NTV’nin haberi:

“AİHM, 15 Temmuz sonrası gündemine taşınan ve sayıları 3 bine yaklaşan dava başvurularıyla ilgili ilk kararını bugün açıkladı.

Karar, 15 Temmuz öncesi Giresun Adliyesi'nde çalışan ve 18 Temmuz'da hakkında geçici tutukluluk kararı verilen hakim Zeynep Mercan tarafından yapılan başvuruyu kapsıyor. Mercan, 15 Temmuz sonrası Anayasa Mahkemesi'nin 2 üyesi ve bazı raportörlerinin gözalatına alınıp tutuklandığını belirterek, "delil gösterilmeden tutuklandığı, tutuklanma nedeninin belirtilmemiş olması ve tutukluluğunun süresi" gerekçeleriyle 2 Eylül'de AİHM'e başvurmuştu. AİHM, biraz önce açıkladığı gerekçeli kararda, Zeynep Mercan'ın, AİHM gözünde bir iç hukuk yolu olan Anasaya Mahkemesi yolunu henüz tüketmediği belirtildi. Karar aynı zamanda diğer başvurulan için de bir emsal niteliği taşıyor.”

Haberde başvuran hakimin hangi nedenle tutukluluğa karşı AİHM’e gittiği belirtilmemiş. Söz konusu başvuru iki nedenle yapılmış olabilir.

1-Uzun tutukluluk

2-Keyfi tutuklama

Söz konusu başvuruda uzun tutukluluk söz konusu değildir. AİHM’e başvuru keyfi tutuklama ve tutukluluğun devamı kararı nedeniyle yapılmış olmalı.

AİHM kararı doğru ve yerindedir. Önce iç hukuk yoluna gidilmesi gerekirdi. Anayasa Mahkemesi’nin keyfi tutuklamalarla ilgi içtihatları mevcuttur.

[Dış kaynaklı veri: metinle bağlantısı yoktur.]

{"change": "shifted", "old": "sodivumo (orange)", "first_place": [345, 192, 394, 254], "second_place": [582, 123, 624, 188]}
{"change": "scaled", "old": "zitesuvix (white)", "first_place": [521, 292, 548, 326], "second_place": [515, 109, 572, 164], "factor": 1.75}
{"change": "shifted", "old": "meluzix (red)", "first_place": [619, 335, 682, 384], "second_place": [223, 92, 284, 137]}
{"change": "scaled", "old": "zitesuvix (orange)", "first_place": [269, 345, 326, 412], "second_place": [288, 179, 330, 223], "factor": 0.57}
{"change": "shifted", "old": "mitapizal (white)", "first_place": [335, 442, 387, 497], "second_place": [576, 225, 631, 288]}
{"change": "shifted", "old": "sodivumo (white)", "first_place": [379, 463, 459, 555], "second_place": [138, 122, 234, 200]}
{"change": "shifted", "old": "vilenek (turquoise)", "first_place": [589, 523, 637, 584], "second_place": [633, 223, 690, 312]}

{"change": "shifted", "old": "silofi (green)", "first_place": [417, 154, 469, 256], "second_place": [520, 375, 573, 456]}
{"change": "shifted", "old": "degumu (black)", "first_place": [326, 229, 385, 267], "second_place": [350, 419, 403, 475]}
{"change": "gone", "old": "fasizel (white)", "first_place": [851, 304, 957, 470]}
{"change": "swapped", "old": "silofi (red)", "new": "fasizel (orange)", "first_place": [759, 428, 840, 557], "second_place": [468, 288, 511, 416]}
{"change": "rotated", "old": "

Son bilinen kararı Erdem ve can Dündar kararıdır.

Tutukluluk kararlarına karşı yapılan bireysel başvuruları AYM ve AİHM öncelikle ve acil olarak görüşür ve kararını bildirir. AYM tutukluluk kararına karşı yapılan başvuruları kısa sürede görüşmez, sürüncemede bırakırsa bu kez AYM kararını beklemeden AİHM’e başvurulabilir. He iki mahkemenin tüzükleri bu konuda paralel düzenlemeler içermektedir.